L’autorisation du syndic d’agir en justice au nom du syndicat relève de la majorité de l’article 24 soit de la majorité des voix exprimées des copropriétaires présents ou représentés.
A titre liminaire, il doit être souligné que contrairement à ce que soutient Madame [J] [A], aucun texte n’impose que l’assignation fasse expressément mention du procès-verbal d’assemblée générale des copropriétaires ayant autorisé le syndic à agir en justice.
En l’espèce, le règlement de copropriété de la Résidence [Localité 1] Cour du 5 avril 1982 (pièce n°1 des productions du syndicat) a défini en pages 56 à 60 les parties privatives et les parties communes et au sein de ces dernières, elle a distingué les parties communes générales des parties communes spéciales qui sont celles affectées à l’ensemble des copropriétaires d’un même bâtiment ou emplacement ainsi définies:
“Toutes les parties de ces bâtiments ou emplacements qui ne sont pas affectées à l’usage de tous les copropriétaires de l’ensemble immobilier ou à l’usage exclusif et particulier d’un copropriétaire d’un lot privatif et spécialement : Bâtiments : (…) Les installations et équipements de chauffage”.

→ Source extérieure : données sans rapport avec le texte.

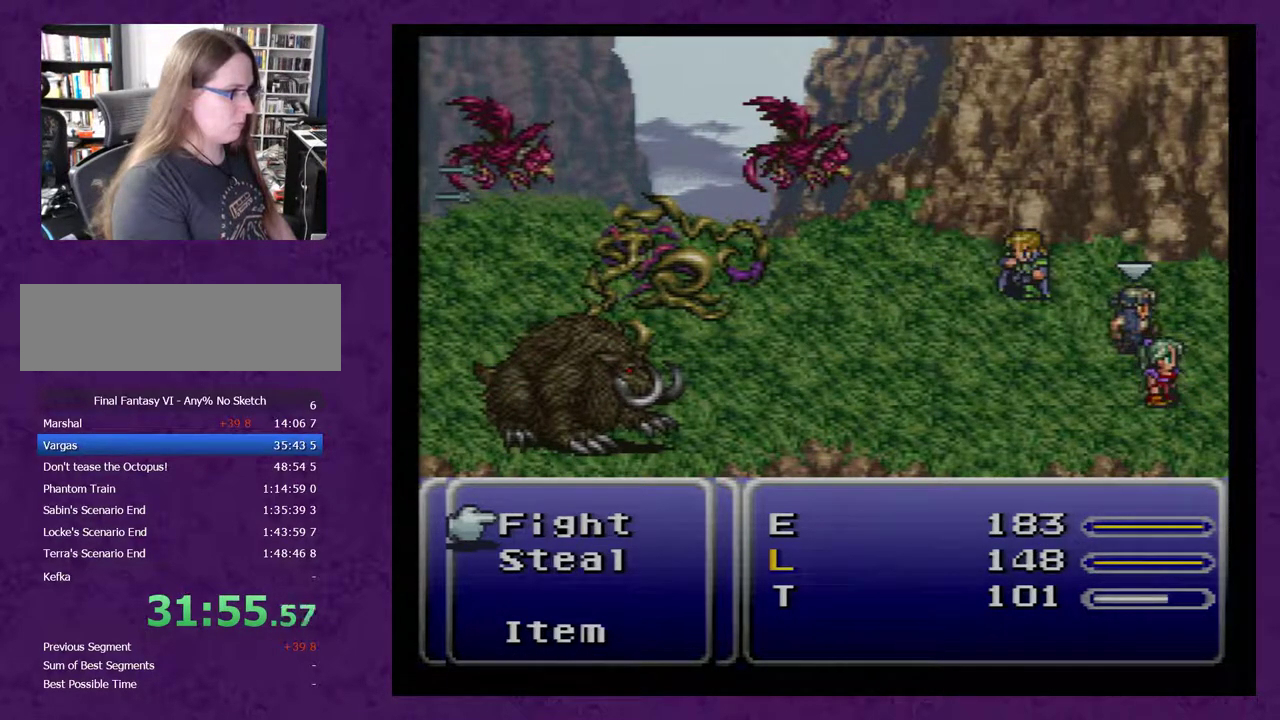
{"buttons": ["L1"], "events": []}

Il prévoit en son article 20 – Majorités – 5°) Votes particuliers – Assemblées spéciales que:
“Chaque fois que la question mise en discussion dans une Assemblée concernera les parties communes dont seuls certains copropriétaires ont l’usage, seuls les intéressés prendront part à la discussion et aux votes, et, sous réserve des dispositions de l’article 19 – § 1ci-dessus, disposeront d’un nombre de voix équivalant à leur quote-part de propriété ou de charges concernant la chose mise en discussion.”
Il apparaît que la résolution n°90 du procès-verbal d’assemblée générale des copropriétaires qui s’est tenue le 15 décembre 2022 autorise le syndic “d’ester en justice à l’encontre de Madame [A] dans la préservation des intérêts des copropriétaires du bât.B des conséquences passées, présentes et à venir de ce dommage”.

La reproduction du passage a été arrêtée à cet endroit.